More information about SBCL is available at <http://www.sbcl.org/>.
* (if t
(print 'hello))
HELLO
HELLO
* (if nil
(print 'hello))
NIL
The expression
(if condition result)
is not equivalent to
if condition
return result
in other languages.
It doesn't return a value, it has a value.
If the condition is false, that value is undefined.
If it is followed by other expressions in a sequence, the value is ignored and the following expressions are evaluated.
The result of evaluating a function application is the value of the last expression in the function's body
(define (foo)
(if (= 1 1)
"one is one")
"I am still here")
> (foo)
"I am still here"
These two added together lead to the error you're experiencing.
Apologies if the question title is a bit confusing. Maybe after you are through reading it, you can suggest me a better title.
As a part of a homework assignment for an online course, I wrote an iterative procedure in mit-scheme to display number from 1 to a given number.
The code below works fine:
(define (count2-iter num)
(define (iter counter)
(cond ((> counter num) #t)
(else (display counter)
(iter (+ counter 1)))))
(iter 1))
The output:
1 ]=> (load "count2-iter.scm")
;Loading "count2-iter.scm"... done
;Value: count2-iter
1 ]=> (count2-iter 10)
12345678910
;Value: #t
Personally I do not like using cond for 2 branches only and I tried to use if for this.
(define (count2-iter1 num)
(define (loop idx)
(if (> idx num)
#t
((display idx)
(loop (+ idx 1)))))
(loop 1))
The output:
1 ]=> (count2-iter1 5)
5
;The object #!unspecific is not applicable.
;To continue, call RESTART with an option number:
; (RESTART 2) => Specify a procedure to use in its place.
; (RESTART 1) => Return to read-eval-print level 1.
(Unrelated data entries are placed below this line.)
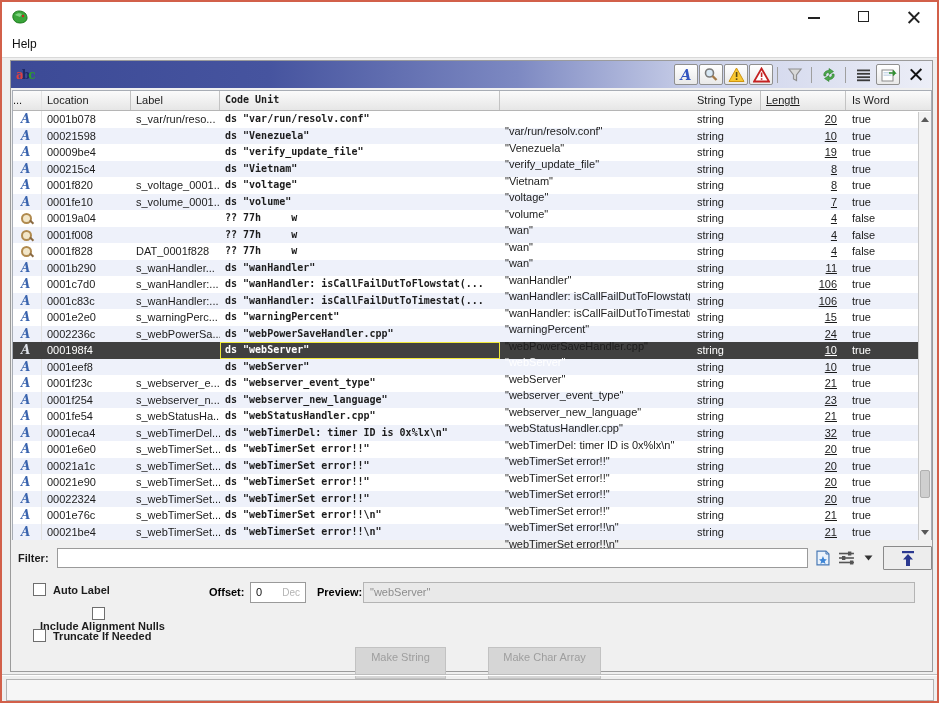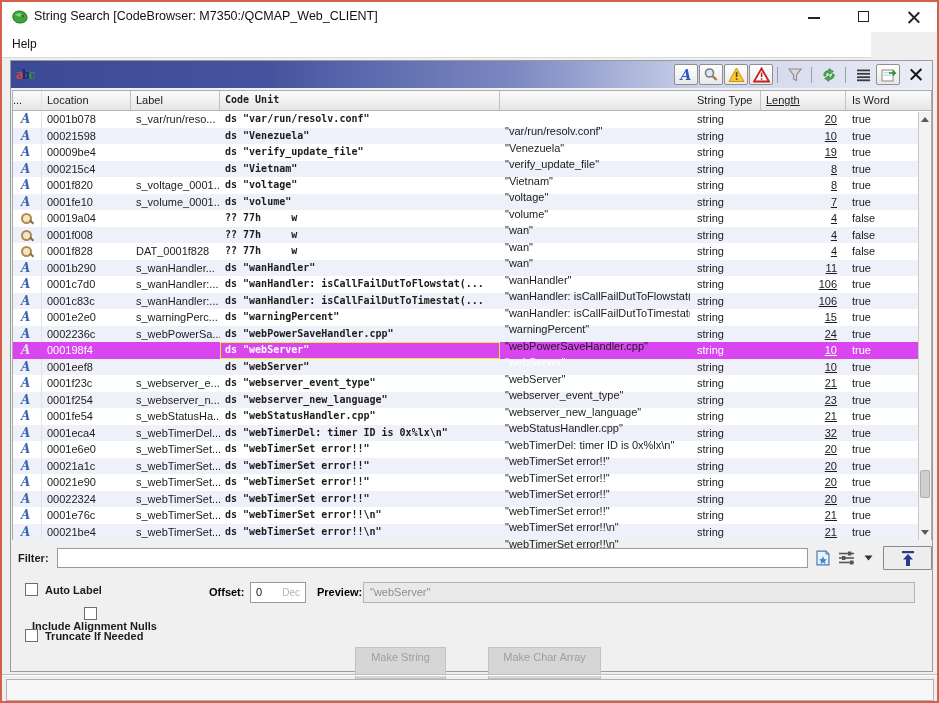--- a/index.html
+++ b/index.html
@@ -13,21 +13,21 @@
   .app-icon { position:absolute; left:9px; top:7px; width:18px; height:16px; }
   .title-text { position:absolute; left:32px; top:7px; font-size:12.5px; color:#111; white-space:nowrap; }
   .win-controls { position:absolute; right:8px; top:0; height:30px; display:flex; align-items:center; }
   .win-btn { width:30px; height:30px; position:relative; cursor:default; margin-left:20px; }
   .glyph-min { position:absolute; left:9px; top:15px; width:12px; height:1.5px; background:#222; }
   .glyph-max { position:absolute; left:9px; top:9px; width:11px; height:11px; border:1.2px solid #222; }
   .glyph-x::before, .glyph-x::after { content:""; position:absolute; left:14px; top:8px; width:1.5px; height:15px; background:#222; }
   .glyph-x::before { transform:rotate(45deg); }
   .glyph-x::after { transform:rotate(-45deg); }
   
-  .menubar { position:absolute; left:0; top:30px; width:869px; height:26px; background:#ffffff; border-bottom:1px solid #d9d9d9; }
+  .menubar { position:absolute; left:0; top:30px; width:935px; height:26px; background:#ffffff; border-bottom:1px solid #d9d9d9; }
   .menu-item { display:inline-block; padding:5px 10px 0 10px; font-size:12px; color:#111; }
   
   .panel { position:absolute; left:8px; top:58px; width:923px; height:612px; background:#f0f0f0; border:1px solid #9b9b9b; }
   .panel-header { position:absolute; left:0; top:0; width:921px; height:27px;
     background:linear-gradient(90deg,#3c4a96 0%,#46549f 28%,#7d89c2 55%,#ccd2ea 75%,#eceef7 100%);
     display:flex; align-items:center; }
   .abc-icon { font-family:"DejaVu Serif", serif; font-weight:bold; font-size:12px; margin-left:5px; letter-spacing:-2px; }
   .abc-icon .a { color:#e04040; } .abc-icon .b { color:#202a66; } .abc-icon .c { color:#2d9e2d; }
   .panel-title { color:#ffffff; font-size:11.5px; margin-left:9px; white-space:nowrap; }
   .ph-toolbar { margin-left:auto; display:flex; align-items:center; padding-right:4px; }
@@ -40,21 +40,21 @@
   .tb-x::before { transform:rotate(45deg);} .tb-x::after { transform:rotate(-45deg);}
   
   .tablewrap { position:absolute; left:1px; top:29px; width:920px; height:450px; background:#ffffff; border:1px solid #a8adb5; }
   .thead { display:flex; height:20px; background:linear-gradient(#fbfbfb,#e6e6e6); border-bottom:1px solid #b5b5b5; }
   .th { font-size:11px; color:#1c1c1c; padding:3px 0 0 5px; border-right:1px solid #c3c3c3; position:relative; white-space:nowrap; overflow:hidden; }
   .th.sorted { background:#cbe3f6; }
   .sort-ind { position:absolute; right:4px; top:3px; }
   .tbody { position:relative; width:907px; }
   .trow { display:flex; height:16.5px; align-items:center; background:#ffffff; }
   .trow.alt { background:#eef1fa; }
-  .trow.selected { background:#d946ef; color:#ffffff; }
+  .trow.selected { background:#404040; color:#ffffff; }
   .td { font-size:11px; color:#1c1c1c; padding-left:5px; white-space:pre; overflow:hidden; height:16.5px; line-height:16.5px; }
   .trow.selected .td { color:#ffffff; }
   .c-icon{width:29px; border-right:1px solid #e3e3e3; position:relative; padding-left:0;}
   .trow.selected .c-icon{border-right-color:transparent;}
   .c-loc{width:89px;} .c-label{width:89px;} .c-code{width:280px; font-family:"DejaVu Sans Mono", monospace; font-size:10px; font-weight:bold;}
   .c-view{width:190px;margin-top:24px;} .c-type{width:71px; padding-left:7px;} .c-len{width:85px; text-align:right; padding-right:9px;text-decoration:underline;} .c-word{width:74px; padding-left:6px;}
   .trow.selected .c-code { outline:1px solid #efe838; outline-offset:-1px; }
   .ic-a::before { content:"A"; font-family:"DejaVu Serif", serif; font-style:italic; font-weight:bold; font-size:12px; color:#3a64ae; position:absolute; left:8px; top:0px; line-height:16.5px; }
   .trow.selected .ic-a::before { color:#dfe3ea; }
   .ic-mag::before { content:""; position:absolute; left:8px; top:3px; width:7px; height:7px; border:2px solid #b08a4e; border-radius:50%; background:#f2e6c8; }
@@ -67,21 +67,21 @@
   .tri-dn { width:0; height:0; border-left:4px solid transparent; border-right:4px solid transparent; border-top:5px solid #5a5a5a; }
   .sb-thumb { position:absolute; left:1px; top:358px; width:10px; height:28px; background:#cfcfcf; border:1px solid #b0b0b0; border-radius:2px; }
   
   .filter-row { position:absolute; left:0; top:484px; width:921px; height:26px; display:flex; align-items:center; }
   .filter-label { font-size:11px; font-weight:bold; color:#1c1c1c; margin-left:7px; }
   .filter-input { margin-left:8px; width:755px; height:20px; border:1px solid #9a9a9a; background:#ffffff; font-size:11px; padding:0 4px; }
   .ficon { margin-left:6px; }
   .scrolltop-btn { margin-left:10px; width:49px; height:24px; border:1px solid #8a8a8a; background:#ededed; display:flex; align-items:center; justify-content:center; border-radius:1px; }
   
   .opts { position:absolute; left:0; top:512px; width:921px; height:98px; }
-  .cbrow { position:absolute; left:14px; display:flex; align-items:center; }
+  .cbrow { position:absolute; left:22px; display:flex; align-items:center; }
   .cbrow .box { width:13px; height:13px; border:1px solid #6e6e6e; background:#ffffff; }
   .cbrow .cblabel { font-size:11px; font-weight:bold; color:#1c1c1c; margin-left:7px; }
   .offset-label { position:absolute; left:198px; top:13px; font-size:11px; font-weight:bold; }
   .offset-field { position:absolute; left:239px; top:9px; width:56px; height:21px; border:1px solid #9a9a9a; background:#ffffff; font-size:11px; }
   .offset-val { position:absolute; left:5px; top:3px; color:#111; }
   .offset-unit { position:absolute; right:5px; top:4px; color:#b4b4b4; font-size:10px; }
   .preview-label { position:absolute; left:306px; top:13px; font-size:11px; font-weight:bold; }
   .preview-field { position:absolute; left:352px; top:9px; width:552px; height:21px; border:1px solid #b4b4b4; background:#e9e9e9; font-size:11px; color:#8d8d8d; padding:3px 0 0 6px; white-space:nowrap; overflow:hidden; }
   .mk-btn { position:absolute; top:74px; height:32px; background:#d6d6d6; border:1px solid #c2c2c2; color:#9e9e9e; font-size:11px; text-align:center; padding-top:3px; }
   .mk-string { left:344px; width:91px; } .mk-char { left:477px; width:113px; }
@@ -93,21 +93,20 @@
 <body>
 
 <div class="window">
 
   <div class="titlebar">
     <svg class="app-icon" viewBox="0 0 18 16">
       <path d="M2 9 C1 5 4 2 8 2 C13 2 16 5 16 9 C16 12 13 14 9 14 C5 14 3 12 2 9 Z" fill="#3aa53a" stroke="#1d7a1d" stroke-width="1"></path>
       <path d="M4 6 C6 4 9 4 11 5 L9 8 Z" fill="#7fd47f"></path>
       <circle cx="12" cy="7" r="1.2" fill="#cc2222"></circle>
     </svg>
-    <span class="title-text">String Search [CodeBrowser: M7350:/QCMAP_Web_CLIENT]</span>
     <div class="win-controls">
       <div class="win-btn">
           <div class="glyph-min"></div>
         </div>
       <div class="win-btn">
           <div class="glyph-max"></div>
         </div>
       <div class="win-btn glyph-x"></div>
     </div>
   </div>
Why is this? Shouldn't #t be evaluated the same way it was used in cond? Would really appreciate an explanation as I am still new to Scheme.
Try this instead:
(define (count2-iter1 num)
(define (loop idx)
(if (> idx num)
#t
(begin ; notice the difference!
(display idx)
(loop (+ idx 1)))))
(loop 1))
Here's why: when you use an if, there can be only one expression in the consequent part and one in the alternative part. If more than one expression is needed, we have to surround them with a (begin ...). You surrounded the expressions between (...), which is not ok, because parenthesis are used for function application (that's why the error message states that The object #!unspecific is not applicable).
On the other hand, a cond has an implicit begin for each of its clauses when a condition is met. Personally, I prefer to stick with using cond when I need more than one expression after a condition - it's less verbose.